[ITEMS]
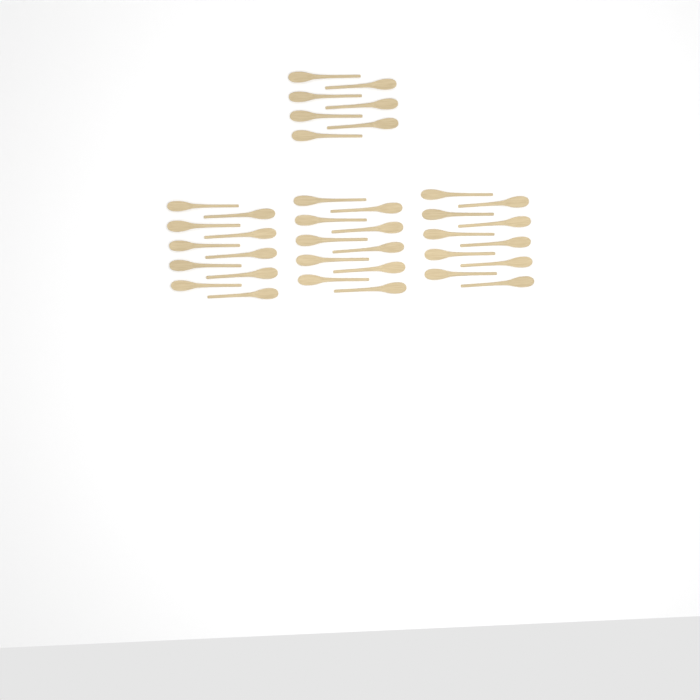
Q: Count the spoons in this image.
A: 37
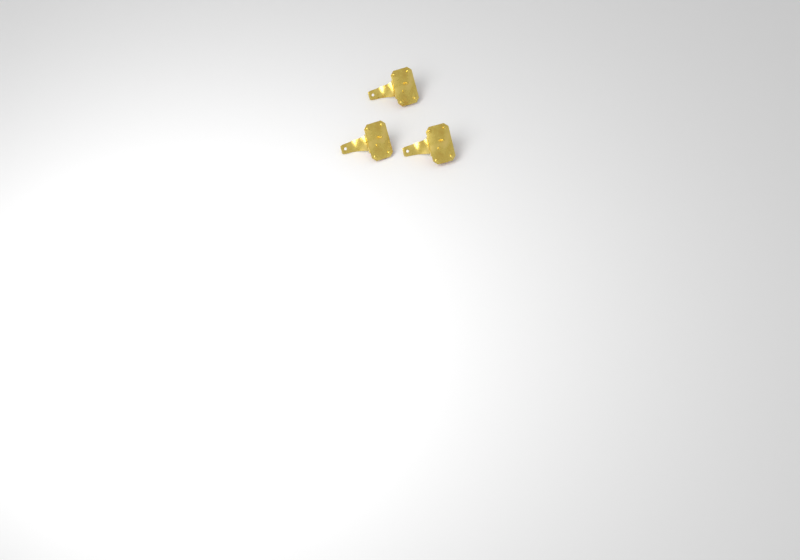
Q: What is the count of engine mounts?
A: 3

==

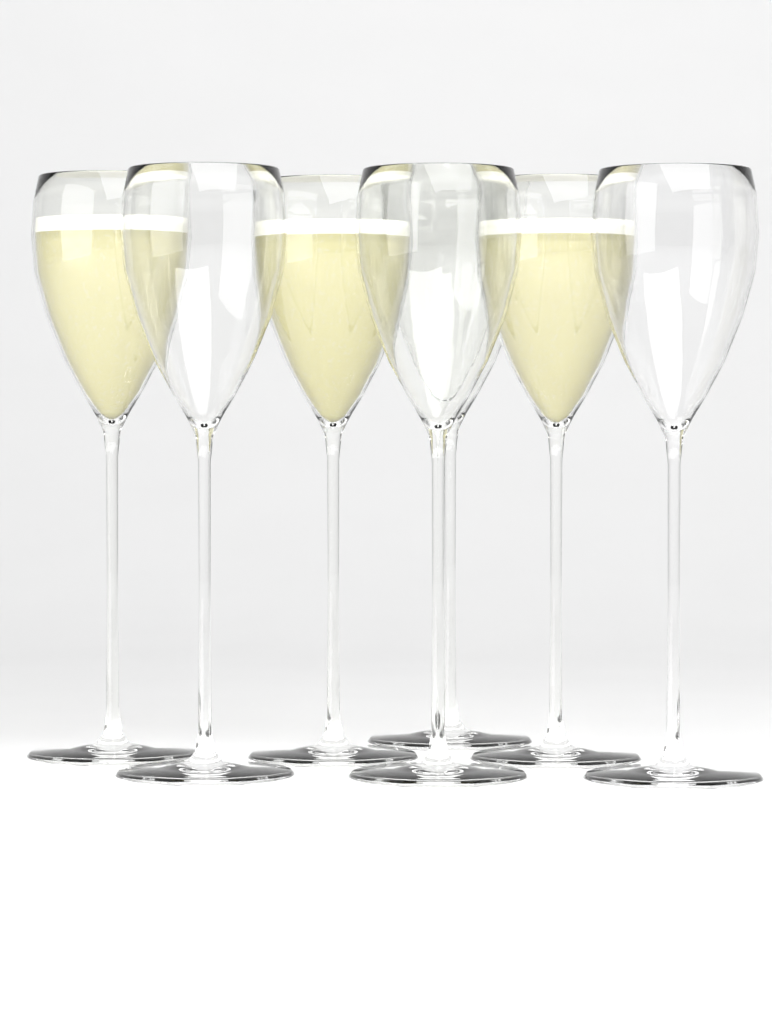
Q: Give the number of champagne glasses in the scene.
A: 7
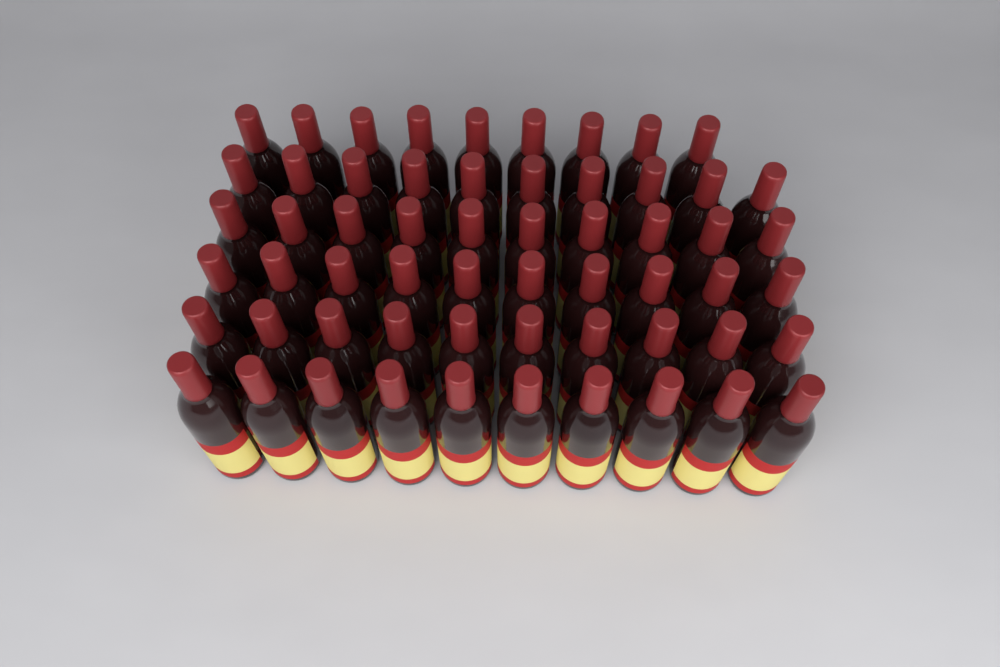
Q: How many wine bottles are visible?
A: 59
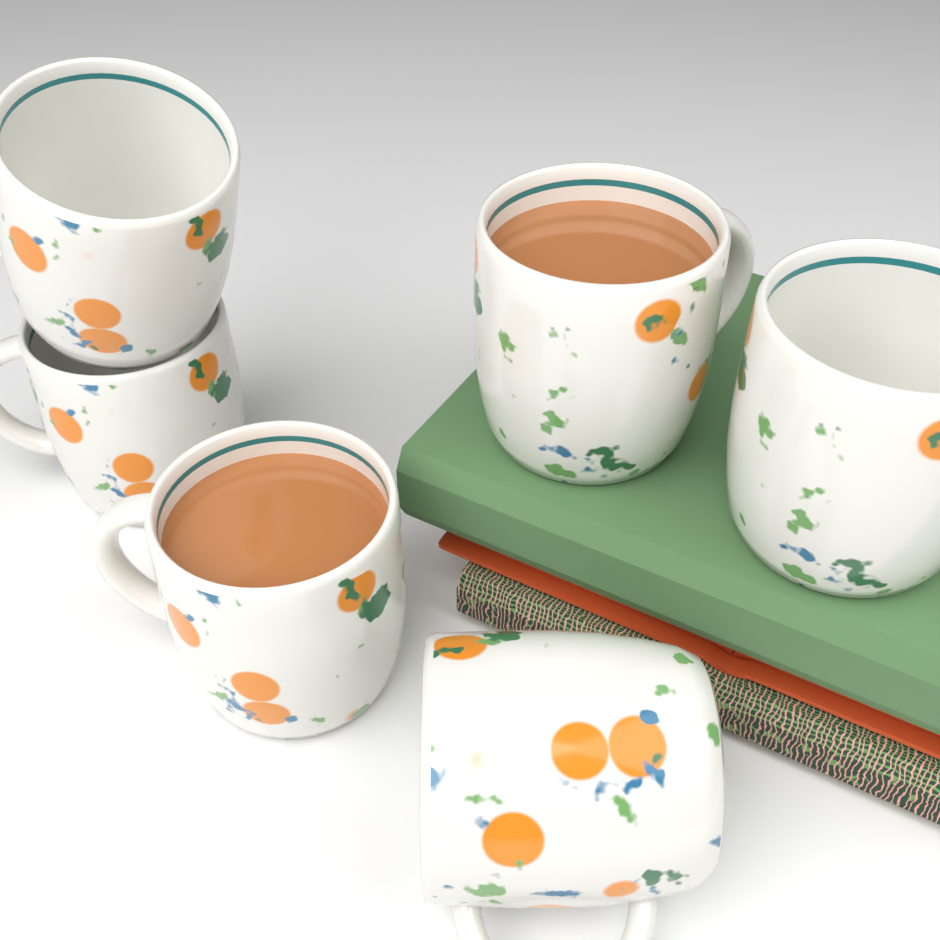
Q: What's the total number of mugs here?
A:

...

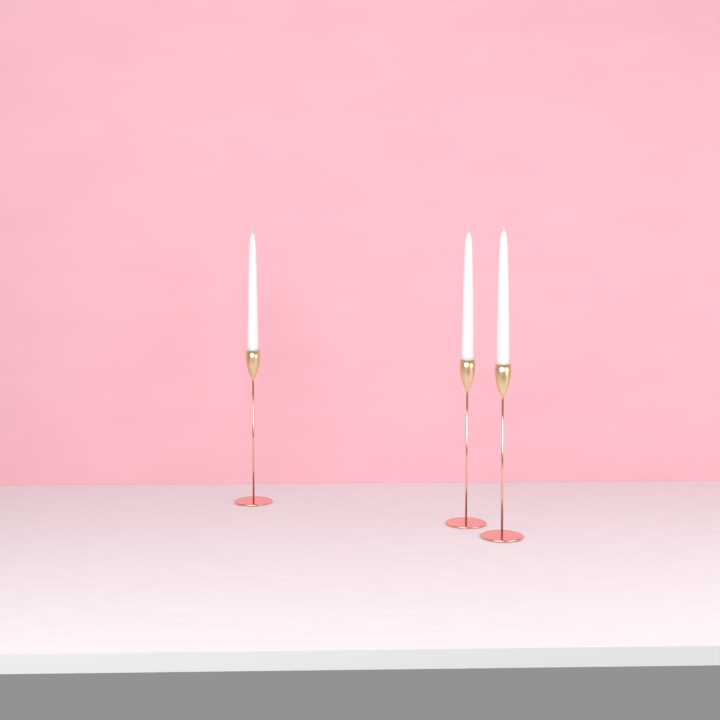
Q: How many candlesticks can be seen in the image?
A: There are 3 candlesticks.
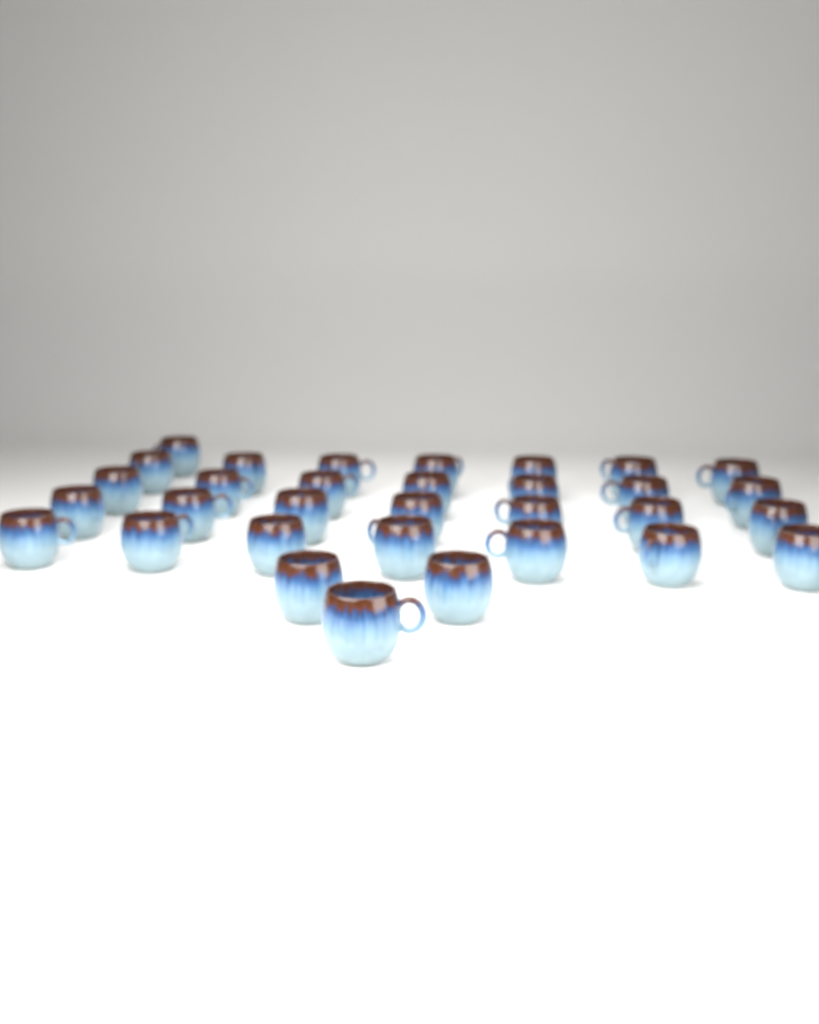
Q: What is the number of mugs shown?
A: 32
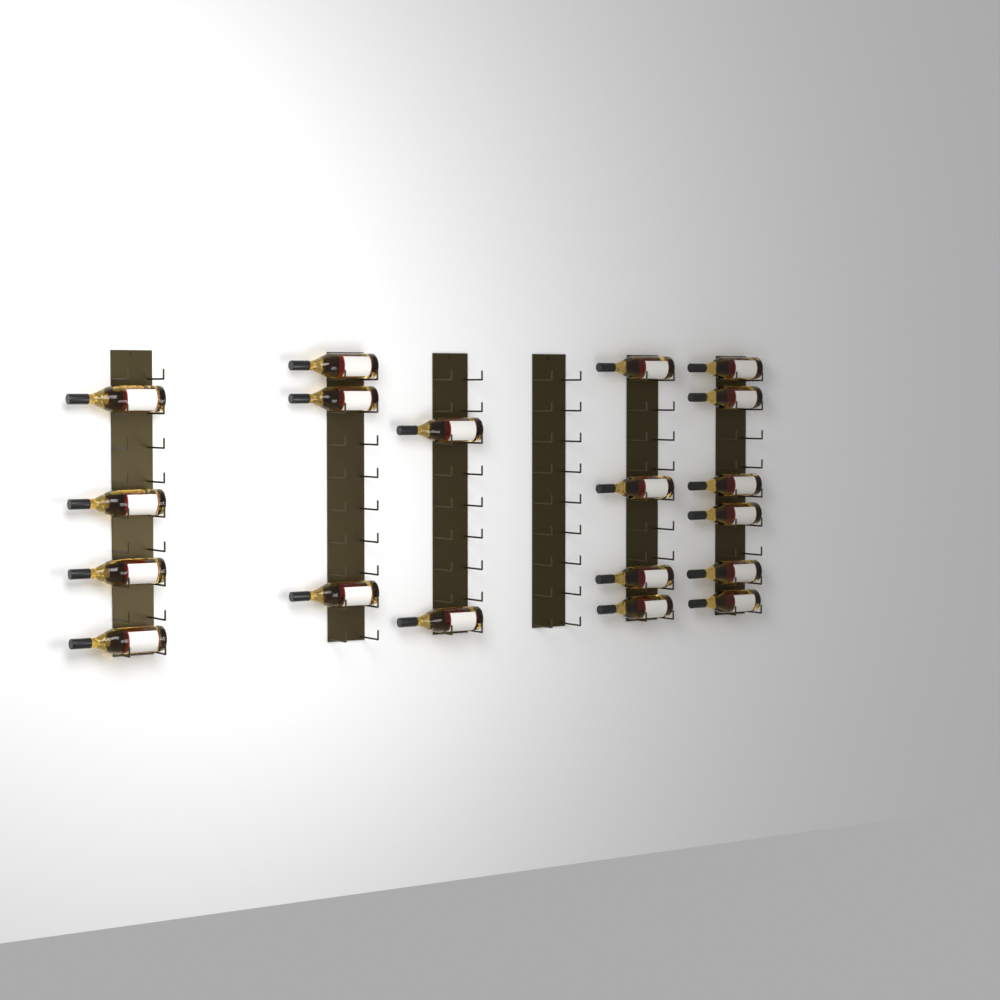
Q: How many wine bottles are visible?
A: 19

[WRITTEN INSTRUCTION]
Collect every line of the data above that contains the word "number", treating uppercase and lowercase letters as distinct.

[SOLUTION TO THIS TASK]
Q: Give the number of champagne glasses in the scene.
Q: What's the total number of mugs here?
Q: What is the number of mugs shown?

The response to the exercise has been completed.